Abu-Dhabi-Gespräche: Kernfragen weiterhin ungeklärt
Abu-Dhabi-Gespräche: Kernfragen weiterhin ungeklärt

Verhandlungen in Abu Dhabi

Nach Angaben von UATV: Bei den Gesprächen in Abu Dhabi zwischen der Ukraine, den USA und Russland konnten zwar einige Vereinbarungen erzielt werden, doch zentrale Streitpunkte – insbesondere territoriale Fragen – bleiben ungelöst. Wie der ukrainische Präsident Wolodymyr Selenskyj bekanntgab, könnte bereits in der kommenden Woche eine weitere Verhandlungsrunde folgen.
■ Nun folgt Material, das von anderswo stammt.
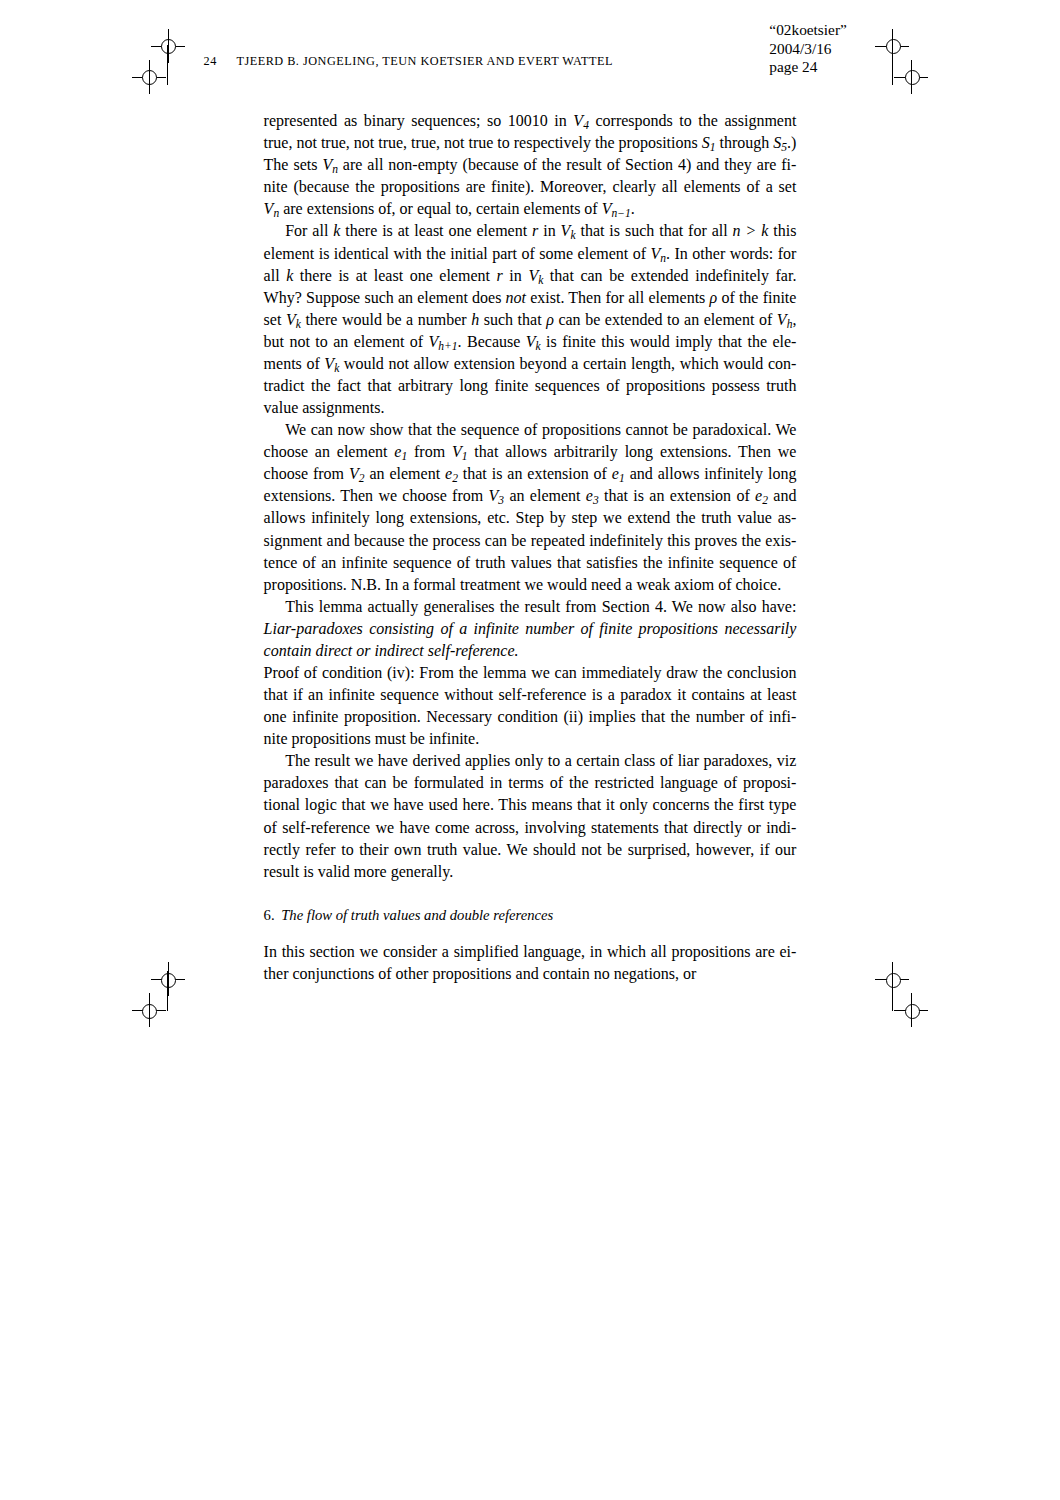“02koetsier”
2004/3/16
page 24
24 TJEERD B. JONGELING, TEUN KOETSIER AND EVERT WATTEL
represented as binary sequences; so 10010 in V4 corresponds to the assignment true, not true, not true, true, not true to respectively the propositions S1 through S5.) The sets Vn are all non-empty (because of the result of Section 4) and they are finite (because the propositions are finite). Moreover, clearly all elements of a set Vn are extensions of, or equal to, certain elements of Vn−1.
For all k there is at least one element r in Vk that is such that for all n > k this element is identical with the initial part of some element of Vn. In other words: for all k there is at least one element r in Vk that can be extended indefinitely far. Why? Suppose such an element does not exist. Then for all elements ρ of the finite set Vk there would be a number h such that ρ can be extended to an element of Vh, but not to an element of Vh+1. Because Vk is finite this would imply that the elements of Vk would not allow extension beyond a certain length, which would contradict the fact that arbitrary long finite sequences of propositions possess truth value assignments.
We can now show that the sequence of propositions cannot be paradoxical. We choose an element e1 from V1 that allows arbitrarily long extensions. Then we choose from V2 an element e2 that is an extension of e1 and allows infinitely long extensions. Then we choose from V3 an element e3 that is an extension of e2 and allows infinitely long extensions, etc. Step by step we extend the truth value assignment and because the process can be repeated indefinitely this proves the existence of an infinite sequence of truth values that satisfies the infinite sequence of propositions. N.B. In a formal treatment we would need a weak axiom of choice.
This lemma actually generalises the result from Section 4. We now also have: Liar-paradoxes consisting of a infinite number of finite propositions necessarily contain direct or indirect self-reference.
Proof of condition (iv): From the lemma we can immediately draw the conclusion that if an infinite sequence without self-reference is a paradox it contains at least one infinite proposition. Necessary condition (ii) implies that the number of infinite propositions must be infinite.
The result we have derived applies only to a certain class of liar paradoxes, viz paradoxes that can be formulated in terms of the restricted language of propositional logic that we have used here. This means that it only concerns the first type of self-reference we have come across, involving statements that directly or indirectly refer to their own truth value. We should not be surprised, however, if our result is valid more generally.
6. The flow of truth values and double references
In this section we consider a simplified language, in which all propositions are either conjunctions of other propositions and contain no negations, or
Die ukrainische Delegation in Abu Dhabi setzte sich aus folgenden Personen zusammen:

  • Kyrylo Budanow
  • Serhij Kyslyzja
  • Rustem Umjerow
  • Andrij Hnatow
  • Wadym Skybyzkyj
  • Dawyd Arachamija

Die Vereinigten Staaten wurden bei den Verhandlungen vertreten durch:

  • Steve Witkoff
  • Jared Kushner
  • Dan Driscoll
  • Alex Grinkewitsch
  • Josh Gruenbaum

Russland wurde vom Leiter der Hauptverwaltung des Generalstabs, Igor Kostjukow, repräsentiert.

US-amerikanische Beamte bewerteten die Gespräche als 'signifikanten Schritt nach vorn'. Experten wie Alexej Burjatschenko wiesen jedoch darauf hin, dass Moskau 'tatsächlich nicht zu einem konstruktiven Verhandlungsprozess bereit' sei. Selenskyj betonte zudem, dass 'die amerikanische Seite die Frage möglicher Formate zur Festlegung von Parametern für ein Kriegsende und der dafür notwendigen Sicherheitsgarantien aufgebracht habe'.
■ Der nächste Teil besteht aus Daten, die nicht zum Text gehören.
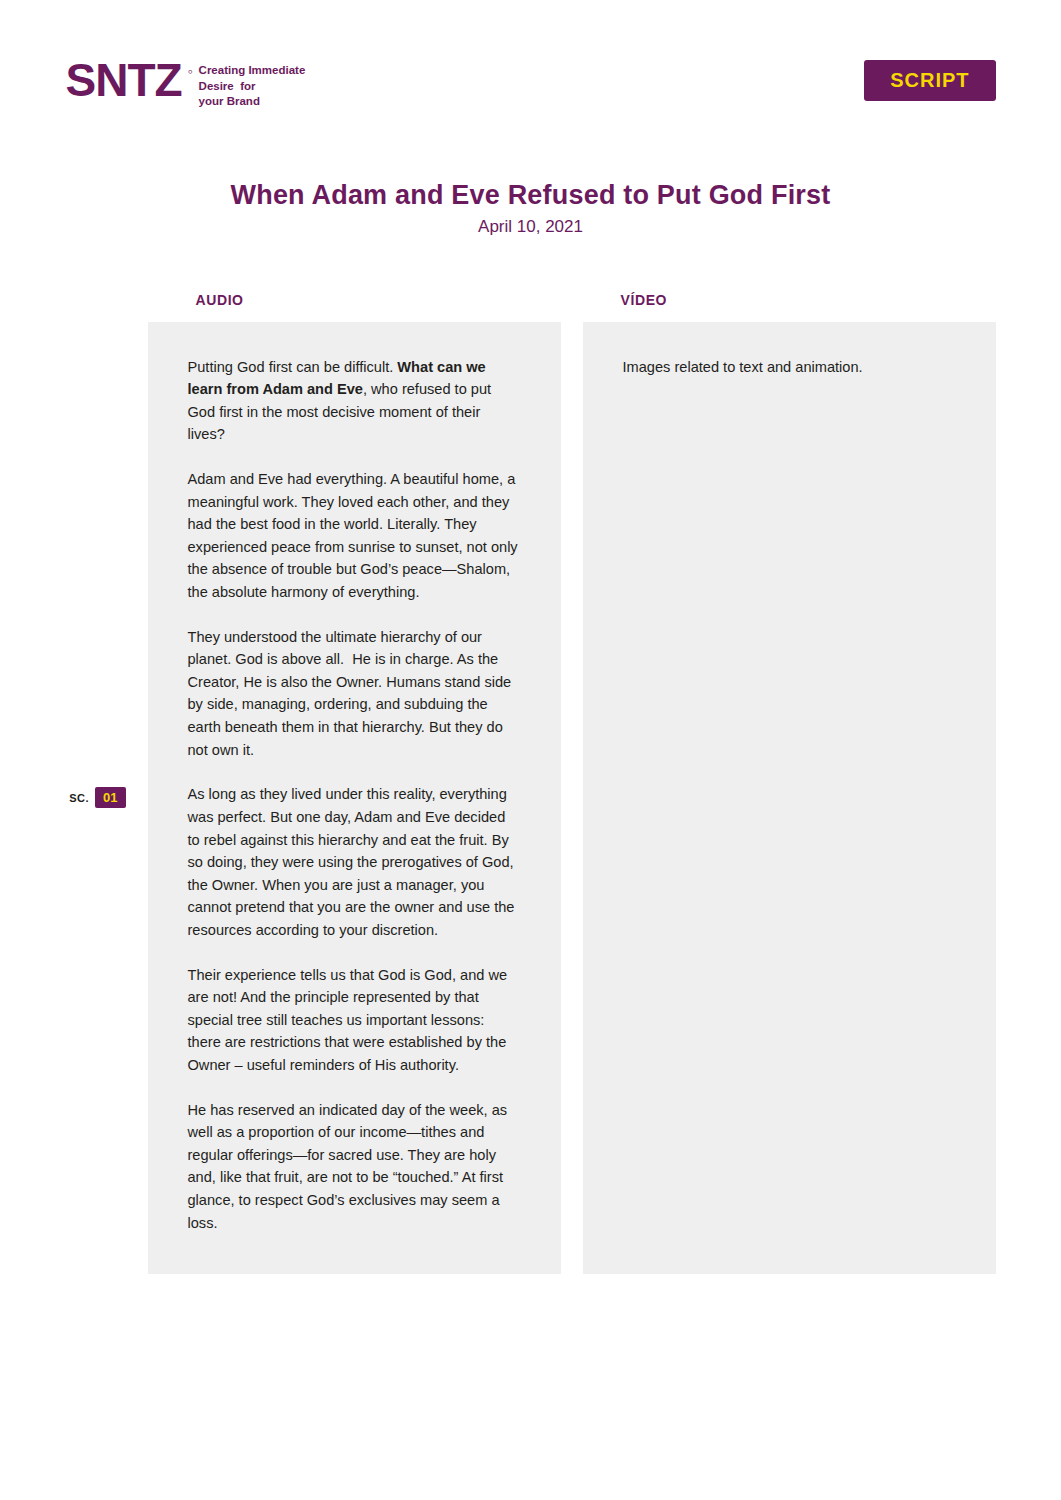SNTZ
◦
Creating Immediate
Desire for
your Brand
SCRIPT
When Adam and Eve Refused to Put God First
April 10, 2021
AUDIO VÍDEO
SC. 01
Putting God first can be difficult. What can we learn from Adam and Eve, who refused to put God first in the most decisive moment of their lives?
Adam and Eve had everything. A beautiful home, a meaningful work. They loved each other, and they had the best food in the world. Literally. They experienced peace from sunrise to sunset, not only the absence of trouble but God’s peace—Shalom, the absolute harmony of everything.
They understood the ultimate hierarchy of our planet. God is above all. He is in charge. As the Creator, He is also the Owner. Humans stand side by side, managing, ordering, and subduing the earth beneath them in that hierarchy. But they do not own it.
As long as they lived under this reality, everything was perfect. But one day, Adam and Eve decided to rebel against this hierarchy and eat the fruit. By so doing, they were using the prerogatives of God, the Owner. When you are just a manager, you cannot pretend that you are the owner and use the resources according to your discretion.
Their experience tells us that God is God, and we are not! And the principle represented by that special tree still teaches us important lessons: there are restrictions that were established by the Owner – useful reminders of His authority.
He has reserved an indicated day of the week, as well as a proportion of our income—tithes and regular offerings—for sacred use. They are holy and, like that fruit, are not to be “touched.” At first glance, to respect God’s exclusives may seem a loss.
Images related to text and animation.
Hintergrund der Verhandlungen

Vor dem Hintergrund dieser diplomatischen Bemühungen startete Russland am 24. Januar einen massiven Angriff auf die Ukraine. Dabei wurden 375 Kampfdrohnen und 21 Raketen verschiedener Typen abgefeuert, die vor allem die ukrainische Energieinfrastruktur zum Ziel hatten. Andrij Sybiga kommentierte die Lage mit den Worten:

'Friedensinitiativen? Ein trilaterales Treffen in den VAE? Diplomatie? Für die Ukrainer war es eine weitere Nacht des russischen Terrors.' Andrij Sybiga

Dieser militärische Schlag unterstreicht die enorme Diskrepanz zwischen diplomatischen Aktivitäten und der Realität an der Front.
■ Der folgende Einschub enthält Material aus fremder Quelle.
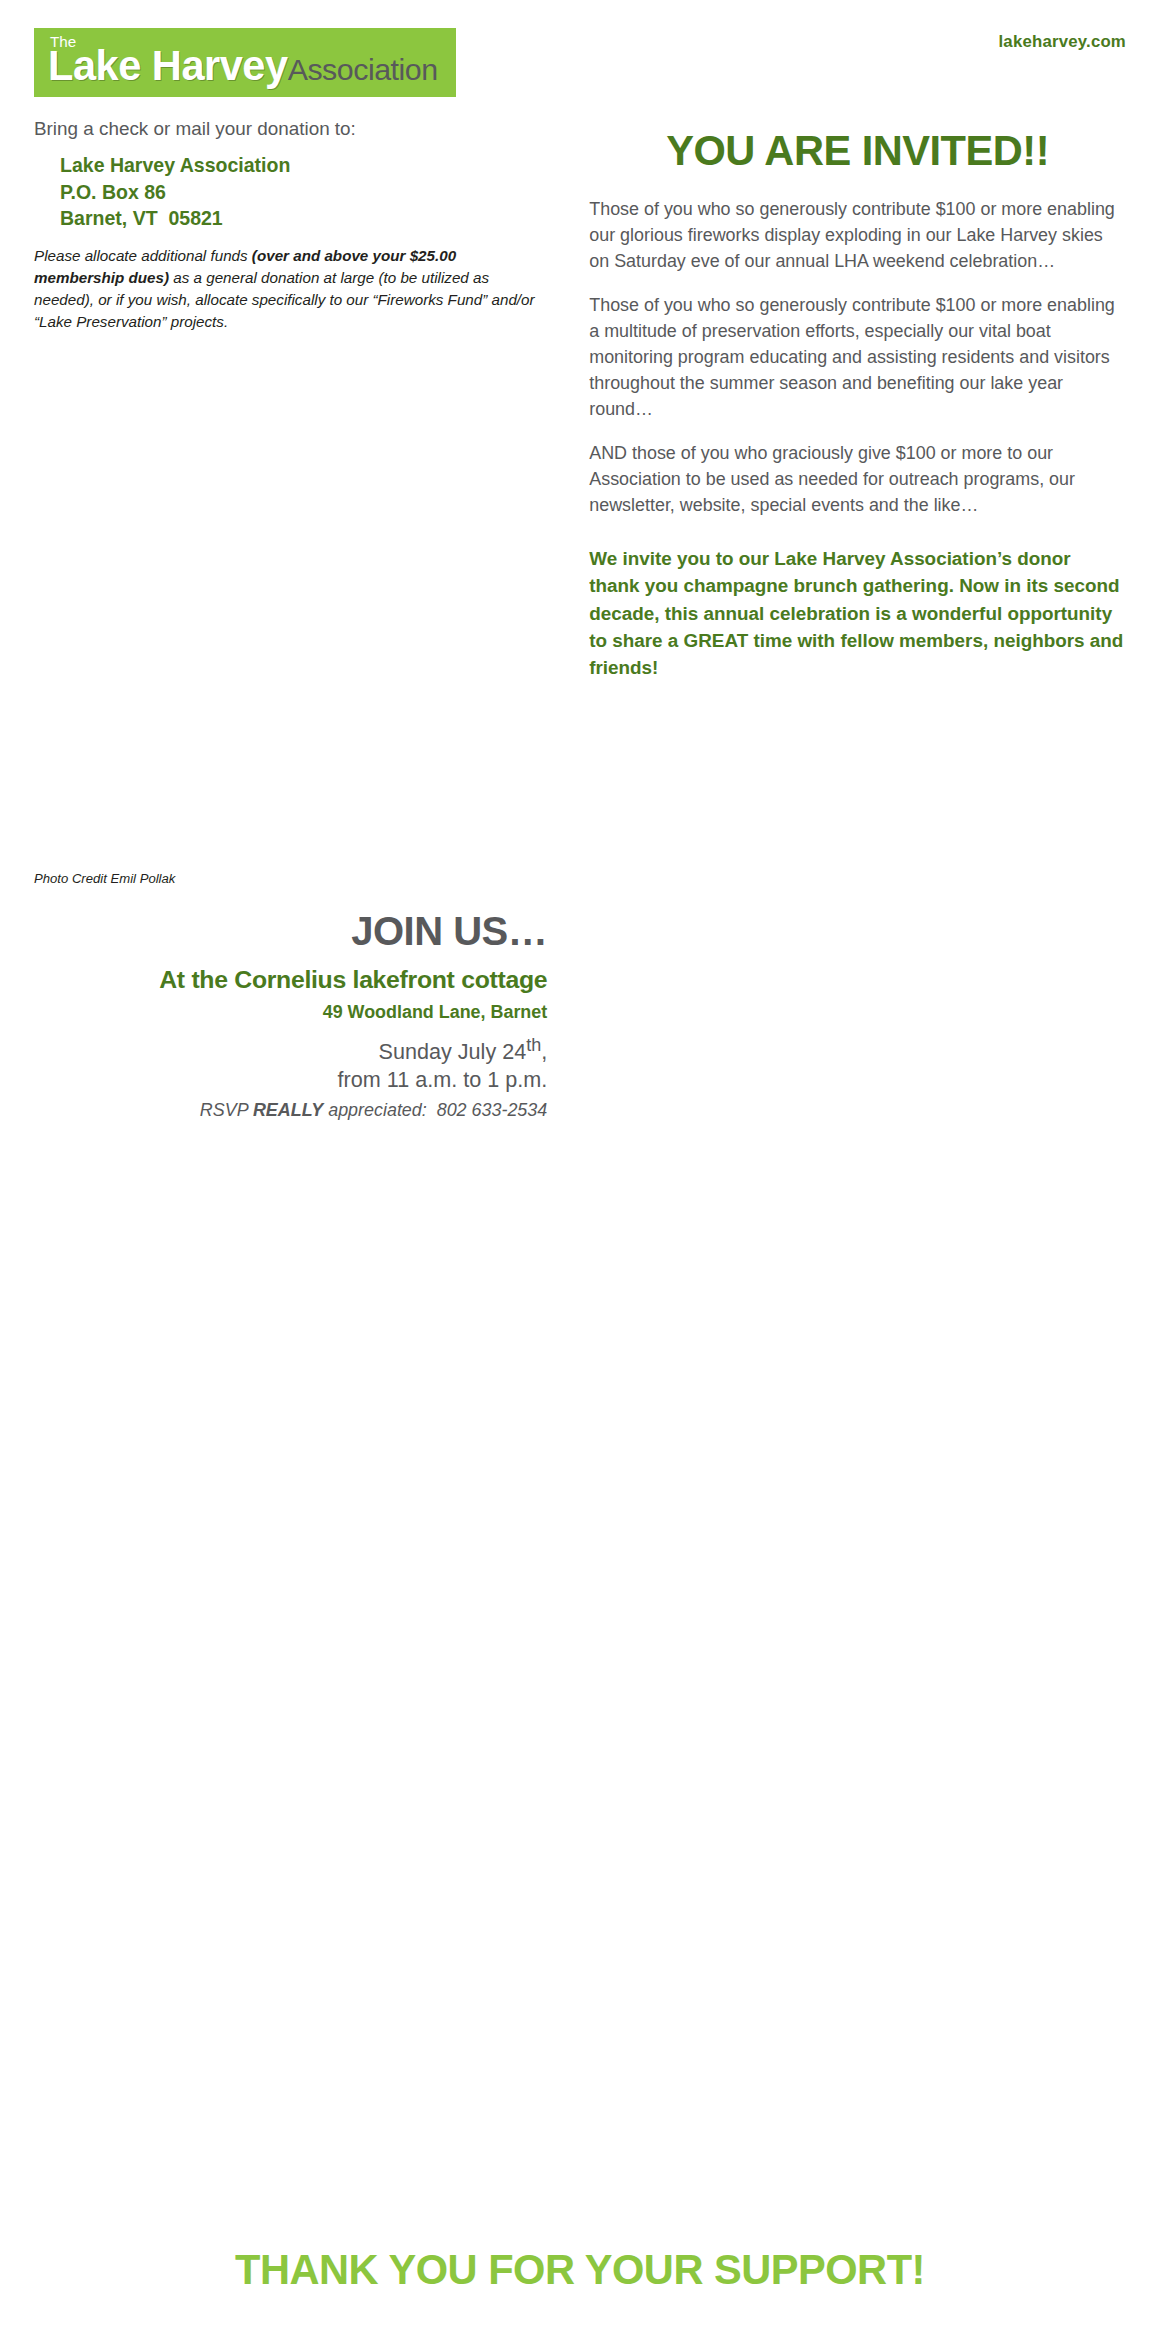The Lake Harvey Association
lakeharvey.com
Bring a check or mail your donation to:
Lake Harvey Association
P.O. Box 86
Barnet, VT 05821
Please allocate additional funds (over and above your $25.00 membership dues) as a general donation at large (to be utilized as needed), or if you wish, allocate specifically to our “Fireworks Fund” and/or “Lake Preservation” projects.
Photo Credit Emil Pollak
JOIN US…
At the Cornelius lakefront cottage
49 Woodland Lane, Barnet
Sunday July 24th,
from 11 a.m. to 1 p.m.
RSVP REALLY appreciated: 802 633-2534
YOU ARE INVITED!!
Those of you who so generously contribute $100 or more enabling our glorious fireworks display exploding in our Lake Harvey skies on Saturday eve of our annual LHA weekend celebration…
Those of you who so generously contribute $100 or more enabling a multitude of preservation efforts, especially our vital boat monitoring program educating and assisting residents and visitors throughout the summer season and benefiting our lake year round…
AND those of you who graciously give $100 or more to our Association to be used as needed for outreach programs, our newsletter, website, special events and the like…
We invite you to our Lake Harvey Association’s donor thank you champagne brunch gathering. Now in its second decade, this annual celebration is a wonderful opportunity to share a GREAT time with fellow members, neighbors and friends!
THANK YOU FOR YOUR SUPPORT!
Angesichts dieser Ereignisse bleiben die weiteren Schritte der Verhandlungsparteien und ihre Kompromissbereitschaft fraglich. Ein nächster Verhandlungsrund könnte hier mehr Klarheit bringen, doch momentan sind die Schlüsselfragen weiterhin offen. Die Abu-Dhabi-Gespräche markieren zwar eine wichtige Phase in der Suche nach einer Konfliktlösung zwischen der Ukraine und Russland, ihr Erfolg hängt jedoch vom Willen aller Seiten zu echten Zugeständnissen ab. Der zeitgleiche russische Angriff zeigt die Komplexität der Lage und lässt die weiteren Entwicklungen ungewiss erscheinen. Es wird sich zeigen, ob die Parteien einen gemeinsamen Nenner finden oder ob weitere Gespräche lediglich die bestehenden Gräben vertiefen werden.